Dear President Trump,
On the evening dog walk I noticed a bedraggled Shasta daisy at the edge of a neglected yard. The daisy is clearly left over from last summer; it’s missing a bunch of petals and looks pretty cock-eyed. But – it’s still standing and that’s both kind of awesome and kind of disturbing. We’ve had several hard freezes so it’s not as though the winter weather has been consistently balmy, but it sure seems odd that a summer flower could still be intact this far into January.
Moving on from this, for now, I want to lambast you over the horrible wall battle. I thought maybe I’d already accused you of using it for distraction purposes, but I checked my file and apparently I haven’t, so I will now – I think you are making such a stupid-ass big deal over the wall because it’s a terrific distraction from all the shit that’s hitting all the fans pertaining to the Mueller investigation and the shady, “what the hell is that about?” decisions you’ve been making that are good for Russia.

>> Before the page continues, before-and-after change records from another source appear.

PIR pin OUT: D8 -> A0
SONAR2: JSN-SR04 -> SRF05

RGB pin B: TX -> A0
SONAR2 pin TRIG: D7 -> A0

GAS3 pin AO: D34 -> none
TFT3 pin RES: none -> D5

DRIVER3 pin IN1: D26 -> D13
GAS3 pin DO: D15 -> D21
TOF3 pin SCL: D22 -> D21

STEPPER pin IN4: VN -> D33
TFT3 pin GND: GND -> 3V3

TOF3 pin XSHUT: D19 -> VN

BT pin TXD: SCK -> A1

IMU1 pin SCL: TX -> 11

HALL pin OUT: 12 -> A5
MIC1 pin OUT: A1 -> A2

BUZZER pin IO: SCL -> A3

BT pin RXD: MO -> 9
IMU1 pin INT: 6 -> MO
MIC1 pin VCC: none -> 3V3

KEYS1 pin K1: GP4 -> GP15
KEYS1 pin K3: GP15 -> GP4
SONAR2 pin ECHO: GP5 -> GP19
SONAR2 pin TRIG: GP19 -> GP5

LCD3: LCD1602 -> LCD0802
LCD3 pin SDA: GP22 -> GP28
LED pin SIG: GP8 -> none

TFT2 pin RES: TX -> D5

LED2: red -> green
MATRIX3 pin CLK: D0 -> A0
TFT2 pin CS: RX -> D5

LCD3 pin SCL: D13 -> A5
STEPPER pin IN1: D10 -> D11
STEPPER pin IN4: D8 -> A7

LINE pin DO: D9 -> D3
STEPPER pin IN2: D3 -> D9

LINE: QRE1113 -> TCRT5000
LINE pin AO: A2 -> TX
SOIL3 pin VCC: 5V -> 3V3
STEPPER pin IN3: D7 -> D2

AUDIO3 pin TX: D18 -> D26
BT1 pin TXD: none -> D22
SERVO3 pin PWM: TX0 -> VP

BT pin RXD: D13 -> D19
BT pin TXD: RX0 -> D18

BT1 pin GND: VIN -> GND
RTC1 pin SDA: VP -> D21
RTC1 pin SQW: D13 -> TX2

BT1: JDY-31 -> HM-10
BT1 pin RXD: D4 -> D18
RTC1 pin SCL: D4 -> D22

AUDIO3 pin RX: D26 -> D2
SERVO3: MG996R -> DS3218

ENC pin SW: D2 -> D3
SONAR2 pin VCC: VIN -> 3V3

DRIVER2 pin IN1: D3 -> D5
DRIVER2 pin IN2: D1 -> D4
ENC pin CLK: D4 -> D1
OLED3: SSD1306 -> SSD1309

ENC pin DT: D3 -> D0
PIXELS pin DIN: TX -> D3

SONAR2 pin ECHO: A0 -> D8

It would be one thing if you were using something flashy, but not especially impactful, as a shiny object with which to manipulate everyone’s attention. You’ve done that so many times that it would be just one more annoying, frustrating episode of the D. Trump reality show. But this is different. You are f*cking with real people’s ability to feed their families and keep roofs over their heads and you are causing vital government functionalities to fail, compromising the health and well-being of millions of people and vast tracks of wild lands. For what? Yes, nominally to appease your base with the prospect of a wall you’ve convinced them they personally need. But really, truly, you couldn’t ask for a better shiny (abhorrent, disgraceful, pathetic, vile) object with which to batter the American peoples’ morale. We are beside ourselves with impotent rage, desperately trying to hold things together so we can’t pay much attention to what else you are doing. Both the withdrawal from Syria and lifting sanctions on Russian players got buried in nanoseconds and these are just two recent examples of things that probably make Vladimir smile that creepy “I know where your child goes to preschool” smile of his.
May we be safe from you and Vladimir.
May we be happy to check your powers and get you out of office.
May we recognize that everyone’s (really, truly – everyone’s) health depends on limiting your powers.
May you not start a war if your current shiny object fails you.